The purchase price was allocated to assets acquired as follows (in thousands):

Assets:

Accounts receivable

$

113

Inventory

1,127

Prepaid Expense

212

Intangible assets

5,689

Total assets

$

7,141

The acquisition was accounted for as a business combination, pursuant to ASC 805 – Business Combinations. All assets acquired in the acquisition are included in the Company’s United States operating segment.
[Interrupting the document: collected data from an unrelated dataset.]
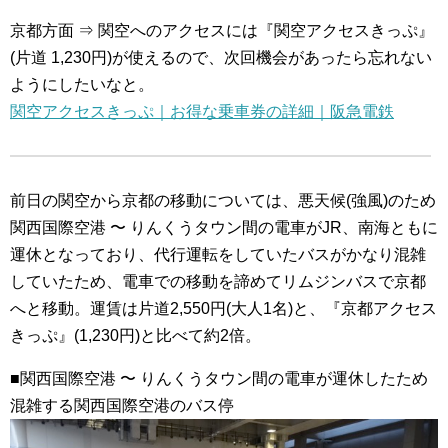
京都方面 ⇒ 関空へのアクセスには『関空アクセスきっぷ』
(片道 1,230円)が使えるので、次回機会があったら忘れない
ようにしたいなと。
関空アクセスきっぷ｜お得な乗車券の詳細｜阪急電鉄
前日の関空から京都の移動については、悪天候(強風)のため
関西国際空港 〜 りんくうタウン間の電車がJR、南海ともに
運休となっており、代行運転をしていたバスがかなり混雑
していたため、電車での移動を諦めてリムジンバスで京都
へと移動。運賃は片道2,550円(大人1名)と、『京都アクセス
きっぷ』(1,230円)と比べて約2倍。
■関西国際空港 〜 りんくうタウン間の電車が運休したため
混雑する関西国際空港のバス停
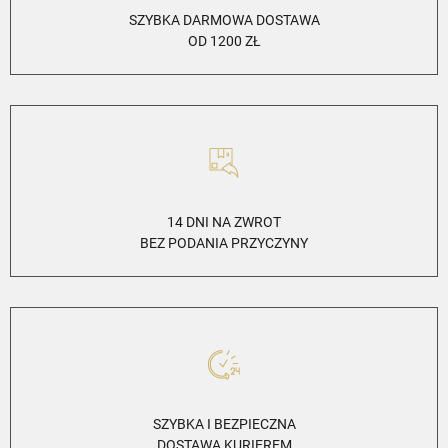
SZYBKA DARMOWA DOSTAWA
OD 1200 ZŁ
14 DNI NA ZWROT
BEZ PODANIA PRZYCZYNY
SZYBKA I BEZPIECZNA
DOSTAWA KURIEREM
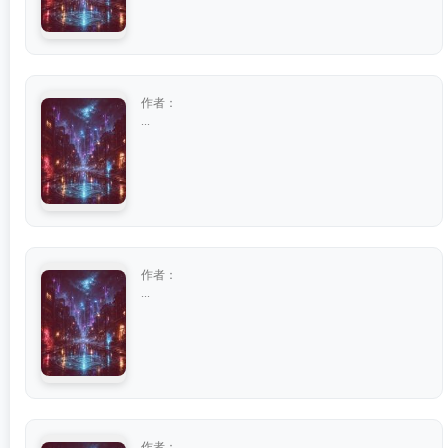
作者：
...
作者：
...
作者：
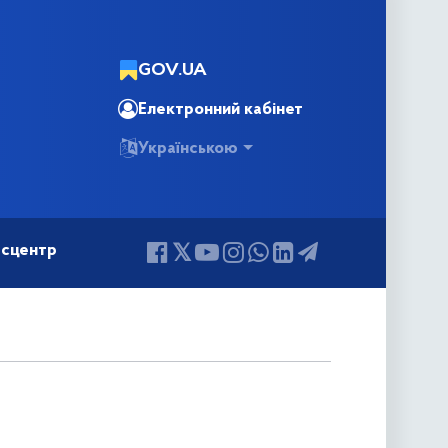
GOV.UA
Електронний кабінет
Українською
сцентр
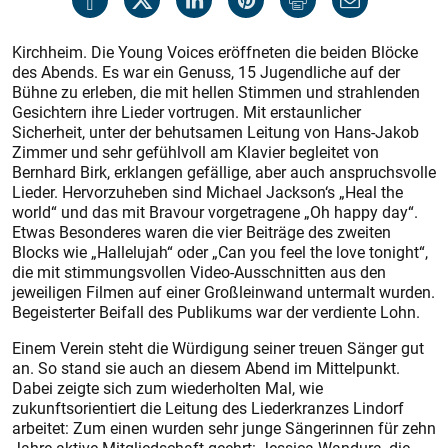
Kirchheim. Die Young Voices eröffneten die beiden Blöcke
des Abends. Es war ein Genuss, 15 Jugendliche auf der
Bühne zu erleben, die mit hellen Stimmen und strahlenden
Gesichtern ihre Lieder vortrugen. Mit erstaunlicher
Sicherheit, unter der behutsamen Leitung von Hans-Jakob
Zimmer und sehr gefühlvoll am Klavier begleitet von
Bernhard Birk, erklangen gefällige, aber auch anspruchsvolle
Lieder. Hervorzuheben sind Michael Jackson‘s „Heal the
world“ und das mit Bravour vorgetragene „Oh happy day“.
Etwas Besonderes waren die vier Beiträge des zweiten
Blocks wie „Hallelujah“ oder „Can you feel the love tonight“,
die mit stimmungsvollen Video-Ausschnitten aus den
jeweiligen Filmen auf einer Großleinwand untermalt wurden.
Begeisterter Beifall des Publikums war der verdiente Lohn.
Einem Verein steht die Würdigung seiner treuen Sänger gut
an. So stand sie auch an diesem Abend im Mittelpunkt.
Dabei zeigte sich zum wiederholten Mal, wie
zukunftsorientiert die Leitung des Liederkranzes Lindorf
arbeitet: Zum einen wurden sehr junge Sängerinnen für zehn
Management’s assessment of the valuation of intangible assets is preliminary and finalization of the Company’s purchase price accounting assessment may result in changes to the valuation of the identified intangible assets.

 

The purchase price for the assets was $7,141,000. At closing, the Company paid $6,141,000 to Elite First Aid; the balance of the purchase price, $1,000,000, is subject to holdbacks as follows: (a) $500,000, the payment of which is contingent upon certain revenue milestones during any consecutive 12-month period from May 31, 2024 to December 31, 2025; and (b) $500,000, which is subject to a 13-month holdback as a non-exclusive source of recovery primarily to satisfy indemnification claims under the Asset Purchase Agreement. The $500,000 contingent payment is reported in other long term liabilities and the $500,000 holdback is reported in other current liabilities on the condensed consolidated balance sheet.

The Company has not disclosed separately the amount of revenue and earnings from the sales of Elite First Aid products since the acquisition on May 23, 2024 because these amounts were not material to the Company’s financial statements.